Sep 11 2017
A team of researchers led by a bioinformatician at the University of California San Diego has developed a method to help determine whether certain hard-to-study mutations in the human genome, called short tandem repeats or microsatellites, are likely to be involved in harmful conditions.
The team, which also includes scientists from the New York Genome Center, Harvard University, and the Massachusetts Institute of Technology, details their findings in the Sept. 11 issue of Nature Genetics.
In short tandem repeats, sequences of one to six of DNA's basic components, called nucleotides, repeat over and over again, sometimes up to hundreds or thousands of times.
These mutations already have been implicated in about 30 conditions. The best known is perhaps Huntington's Disease, which causes the progressive breakdown of nerve cells in the brain. About 30,000 people suffer from the condition in the United States. These people all have more than 40 copies of a specific repeat. The more copies they have, the sooner they are affected by the disease and the more severe it is.
The Nature Genetics paper is part of the ongoing, decades-long effort to pinpoint harmful mutations in the human genome.
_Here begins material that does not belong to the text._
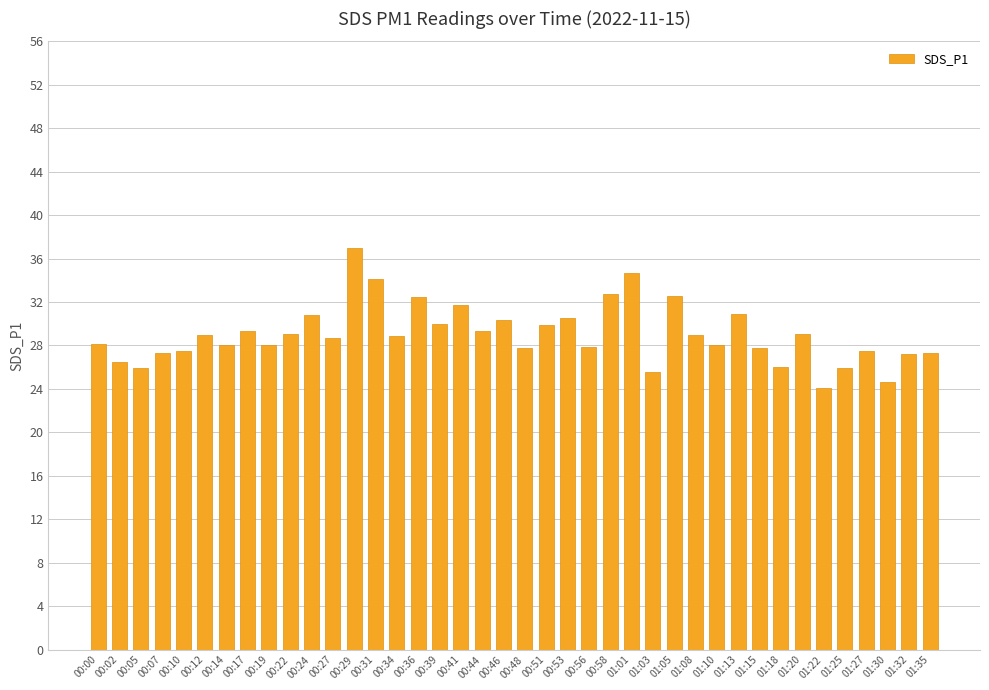

What is the change in value from 00:17 to 00:48?

-1.6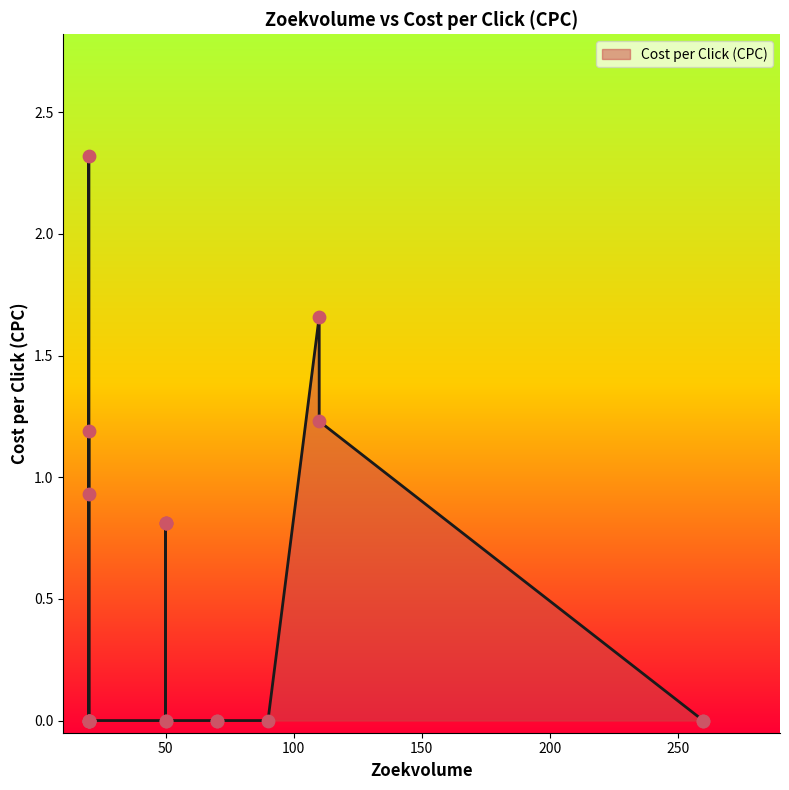

What is the change in value from elektra vervangen jaren 70 woning to restyling jaren 70 woning?

-1.7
Tandem repeats are often overlooked in these efforts, and have sometimes been disregarded as "junk DNA." But researchers led by Melissa Gymrek, an assistant professor at UC San Diego, believe that tandem repeats are likely to play key roles in human health and need to be studied in depth.
"When you look for signals for disease in the human genome, you get too many answers. We are looking for a way to narrow these answers down," said Gymrek, who holds appointments at both the UC San Diego School of Medicine and the Jacobs School of Engineering.
In the next step of their research, scientists plan to use their model to examine the genomes of families with autistic members.
Analyzing repeats
Tandem repeats are difficult to analyze with current genome sequencing techniques. That's because they're usually fairly long, and current tools usually look only at short pieces of DNA. In addition, the process of amplifying DNA for sequencing creates more errors that get in the way.
In this paper, researchers detail how they were able to create a mathematical model that predicts how frequently and in what way the repeats appear and mutate in the human genome. Gymrek and colleagues were able to do this because of the extraordinary amount of genetic data that they had access to--more than 1.5 million repeats from the genomes of 300 individuals.
The researchers based their new algorithm on a method called MUTEA that they previously developed to precisely estimate individual mutation rates for tandem repeats on the Y chromosome. They modified the algorithm so it would analyze pairs of DNA variations, called haplotypes. The key insight the method provided is that different classes of mutations happen at regular, predictable intervals in time, constituting what they refer to as a molecular clock. This clock can be used to determine how often mutations occur within a genome.
Finding constraints
Next, the researchers used the model to calculate actual mutation rates and compare those to expected mutation rates. This is what geneticists call constraint. For example, regions of the genome that are home to mutations that occur early in life and lead to severe health conditions tend to have fewer mutations in the population than expected by chance -- geneticists say they're highly constrained. That's because those suffering from these conditions, like autism, are less likely to pass their genes on to the next generation. Regions of the genome that cause diseases that occur later in life, after patients have had children, like Huntington's Disease, are usually not constrained.
The team used their model on a number of different tandem repeats related to both late and early onset conditions, such as limb malformations. The model correctly identified that repeats involved in early-onset conditions were subject to constraint. They calibrated their method by using a set of tandem repeats that are not associated with specific conditions, which the FBI uses to identify people. As expected, these repeats mutate at the expected rate and are not constrained.
Gymrek and her team are now getting ready to apply their model to find signals for other conditions inside the human genome.